WORK INSTRUCTIONS:
a: In the backend storage section, starting with which Elasticsearch version does the Server Side Public License change take effect?
b: Check each statement against the backend storage section and answer yes or no, quoting the words that decide it: (i) OpenSearch is turned on as storage by setting the storage provider to elasticsearch. (ii) H2 is the default in the distribution package. (iii) Since 8.8.0, a different binary must be downloaded for each ElasticSearch server side version.
c: From the backend storage section, return the passage from "Activate H2 as" to "and Mixed modes.", word for word.

Backend storage

The SkyWalking storage is pluggable. We have provided the following storage solutions, which allows you to easily use one of them by specifying it as the selector in application.yml

storage:
  selector: ${SW_STORAGE:elasticsearch}

Natively supported storage:

  • H2
  • OpenSearch
  • ElasticSearch 6, 7, 8
  • MySQL
  • TiDB
  • InfluxDB
  • PostgreSQL
  • IoTDB

H2

Activate H2 as storage, set storage provider to H2 In-Memory Databases. Default in distribution package. Please read Database URL Overview in H2 official document. You can set the target to H2 in Embedded, Server and Mixed modes.

Setting fragment example

storage:
  selector: ${SW_STORAGE:h2}
  h2:
    driver: org.h2.jdbcx.JdbcDataSource
    url: jdbc:h2:mem:skywalking-oap-db
    user: sa
    maxSizeOfBatchSql: ${SW_STORAGE_MAX_SIZE_OF_BATCH_SQL:100}
    asyncBatchPersistentPoolSize: ${SW_STORAGE_ASYNC_BATCH_PERSISTENT_POOL_SIZE:1}

OpenSearch

OpenSearch storage shares the same configurations as ElasticSearch. In order to activate OpenSearch as storage, set storage provider to elasticsearch.

ElasticSearch

NOTE: Elastic announced through their blog that Elasticsearch will be moving over to a Server Side Public License (SSPL), which is incompatible with Apache License 2.0. This license change is effective from Elasticsearch version 7.11. So please choose the suitable ElasticSearch version according to your usage.

Since 8.8.0, SkyWalking rebuilds the ElasticSearch client on top of ElasticSearch REST API and automatically picks up correct request formats according to the server side version, hence you don’t need to download different binaries and don’t need to configure different storage selector for different ElasticSearch server side version anymore.

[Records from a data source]
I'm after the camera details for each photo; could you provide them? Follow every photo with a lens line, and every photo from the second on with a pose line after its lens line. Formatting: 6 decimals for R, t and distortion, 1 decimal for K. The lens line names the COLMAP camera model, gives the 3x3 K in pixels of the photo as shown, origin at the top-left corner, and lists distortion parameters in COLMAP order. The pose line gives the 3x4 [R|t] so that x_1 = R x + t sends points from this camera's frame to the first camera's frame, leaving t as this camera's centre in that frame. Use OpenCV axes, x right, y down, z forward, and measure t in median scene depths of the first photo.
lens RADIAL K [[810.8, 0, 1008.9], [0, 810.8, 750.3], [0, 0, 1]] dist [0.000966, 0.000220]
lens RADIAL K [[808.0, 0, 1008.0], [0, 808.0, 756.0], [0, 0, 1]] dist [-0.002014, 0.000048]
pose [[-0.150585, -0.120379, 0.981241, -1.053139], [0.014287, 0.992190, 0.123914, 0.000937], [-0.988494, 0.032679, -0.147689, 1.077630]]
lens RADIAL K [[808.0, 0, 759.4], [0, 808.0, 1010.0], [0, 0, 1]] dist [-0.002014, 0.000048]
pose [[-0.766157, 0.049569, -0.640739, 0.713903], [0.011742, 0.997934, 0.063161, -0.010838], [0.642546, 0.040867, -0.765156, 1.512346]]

==

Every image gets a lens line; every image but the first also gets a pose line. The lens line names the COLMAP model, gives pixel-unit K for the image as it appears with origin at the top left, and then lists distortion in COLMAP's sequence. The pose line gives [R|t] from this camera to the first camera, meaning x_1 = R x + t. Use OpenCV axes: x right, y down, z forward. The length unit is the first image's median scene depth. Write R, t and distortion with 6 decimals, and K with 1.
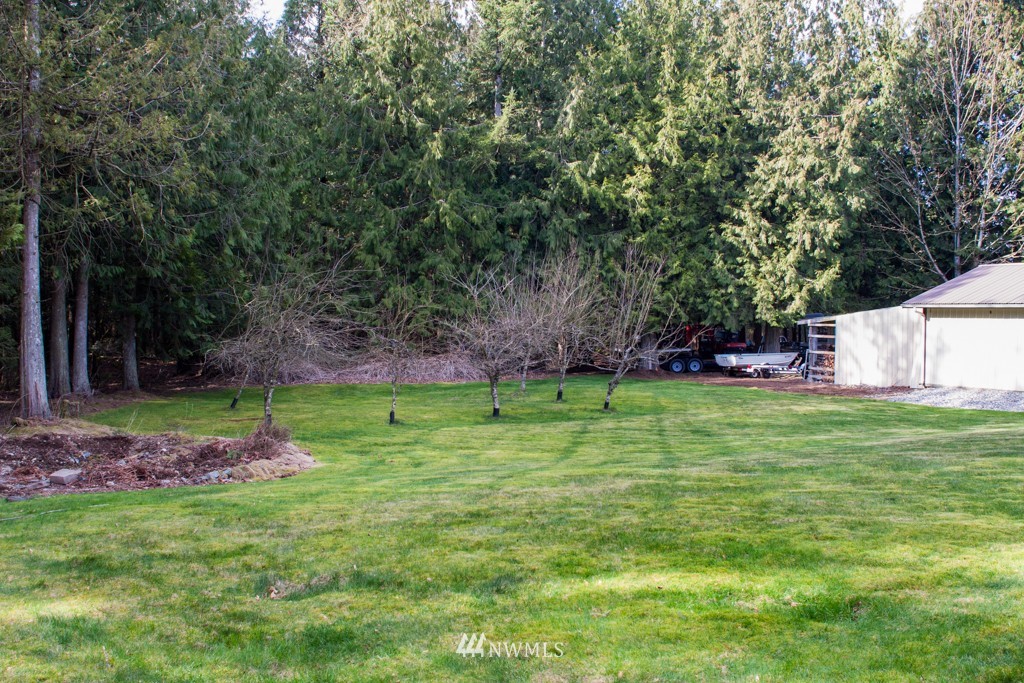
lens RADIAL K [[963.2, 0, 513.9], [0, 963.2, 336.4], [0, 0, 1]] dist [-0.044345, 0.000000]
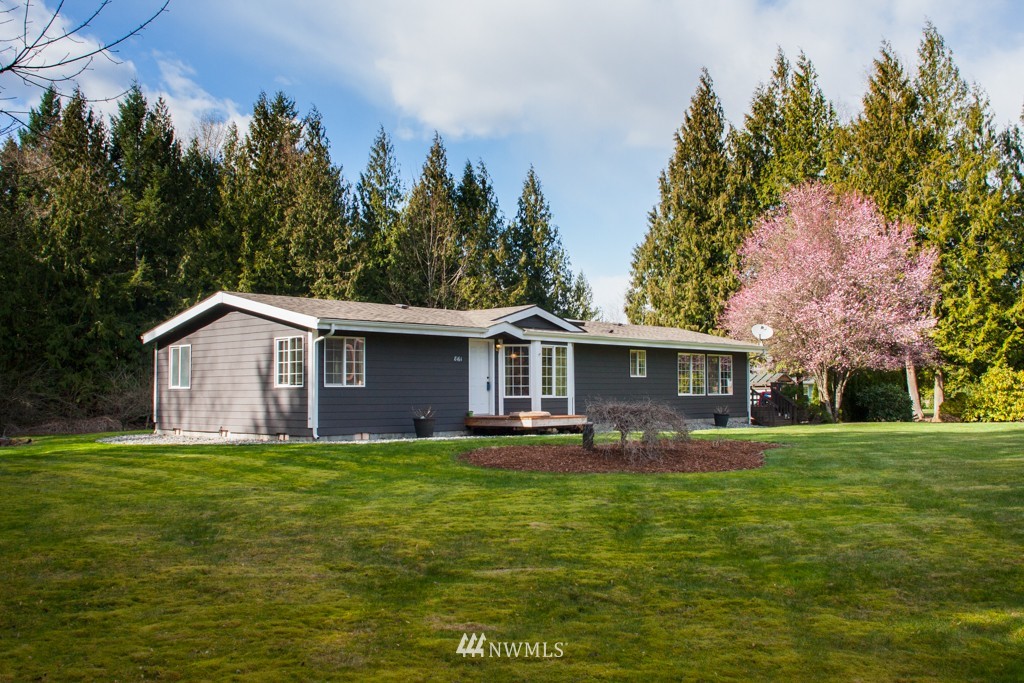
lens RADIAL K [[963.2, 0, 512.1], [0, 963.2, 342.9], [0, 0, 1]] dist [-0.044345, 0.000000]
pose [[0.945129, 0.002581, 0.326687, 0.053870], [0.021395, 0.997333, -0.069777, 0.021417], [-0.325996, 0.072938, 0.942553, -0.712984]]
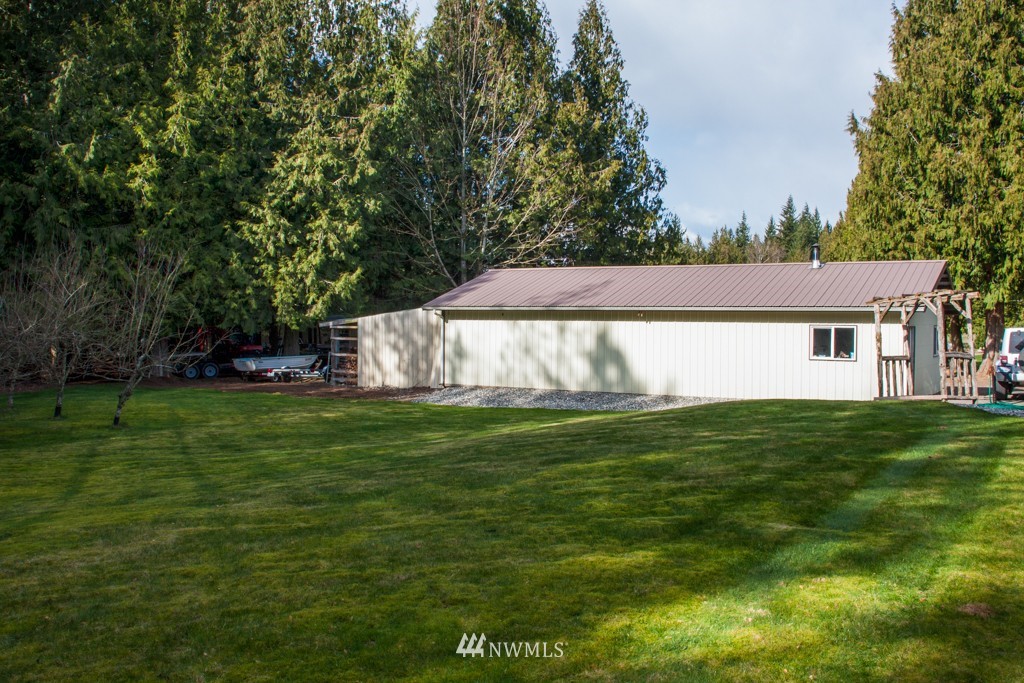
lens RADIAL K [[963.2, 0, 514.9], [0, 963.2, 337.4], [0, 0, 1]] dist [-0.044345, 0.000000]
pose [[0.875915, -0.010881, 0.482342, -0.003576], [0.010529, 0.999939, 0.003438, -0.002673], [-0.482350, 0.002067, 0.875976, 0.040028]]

ANSWERS TO THE EXERCISES:
a: Elasticsearch version 7.11.

b:
(i) Yes: "In order to activate OpenSearch as storage, set storage provider to elasticsearch."
(ii) Yes: "Default in distribution package."
(iii) No: "you don’t need to download different binaries"

c:
Activate H2 as storage, set storage provider to H2 In-Memory Databases. Default in distribution package. Please read Database URL Overview in H2 official document. You can set the target to H2 in Embedded, Server and Mixed modes.